Are you sick of dealing with phone harassment? Debt collectors, credit card companies, service providers and telemarketers bombard us with calls, including from auto-dialers and with pre-recorded messages. Calls and texts early in the morning, during dinner, when you are with company or otherwise are busy are an invasion of your privacy. These calls can happen anytime you are late on a bill, including when you are expecting repossession, for the wrong party or be sales calls. How you stop telephone harassment, including collection calls, robodialed calls, telemarketing calls and other annoying calls, can depend on several different factors, including who’s calling you, how they’re dialing you and where you are when they call.
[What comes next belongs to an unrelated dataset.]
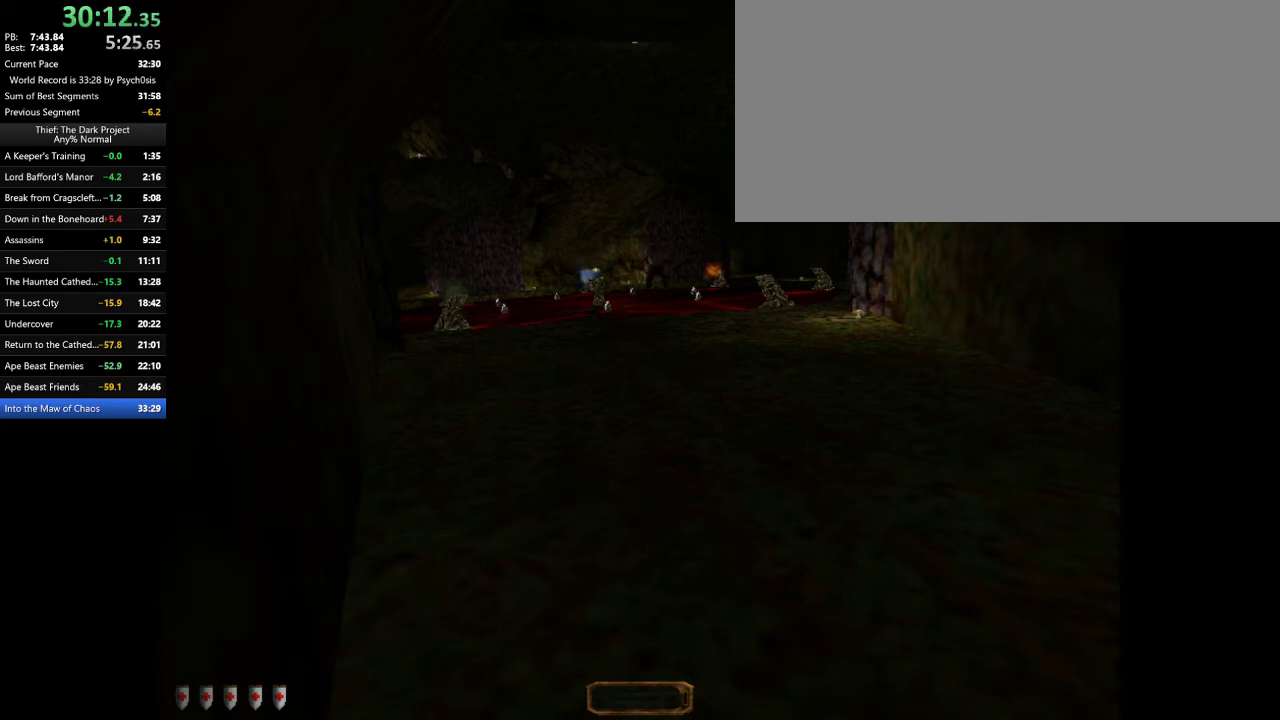
{"keys": ["e"], "mouse": [], "events": []}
For example, original creditors are not covered by the Fair Debt Collection Practices Act’s “stop calling” provisions but may still be prevented from auto-dialing you under the Telephone Consumer Protection Act. Similarly, you may need to send the collector a “stop calling letter” to prevent calls at home, but may be able to orally cease calls while you are at work. Moreover, different rules will apply if a third party is being called about your debt, or if the calls are purely for telemarketing purposes. And if these contacts are made to your cell phone, the collector or telemarketer may have violated the TCPA.

No matter, you can save yourself a great deal of harassment by sending a stop calling letter after a very first call, or by employing the FDCPAs rules for stopping collection calls entirely once you are represented or the TCPAs revocation of consent principles. Also, you can use when and who can’t call as a starting point for regulating when and how they can call.

How can you stop debt collectors from calling?

The most effective and immediate way to stop collection calls entirely, including inconvenient calls while you are home that invade your privacy, is to use the FDCPA’s rule on ceasing communications. The FDCPA states if you notify the collector in writing that you either refuse to pay the debt, or that you just want the debt collector to cease further communication with you, the collector must do so with respect to such debt. Send a copy of the letter certified mail, and save a copy of it along with the certified receipt (or just take a picture of the letter and the receipt). And although though you only have thirty days from receipt of the initial communication to dispute the debt, you can send a cease and desist letter anytime.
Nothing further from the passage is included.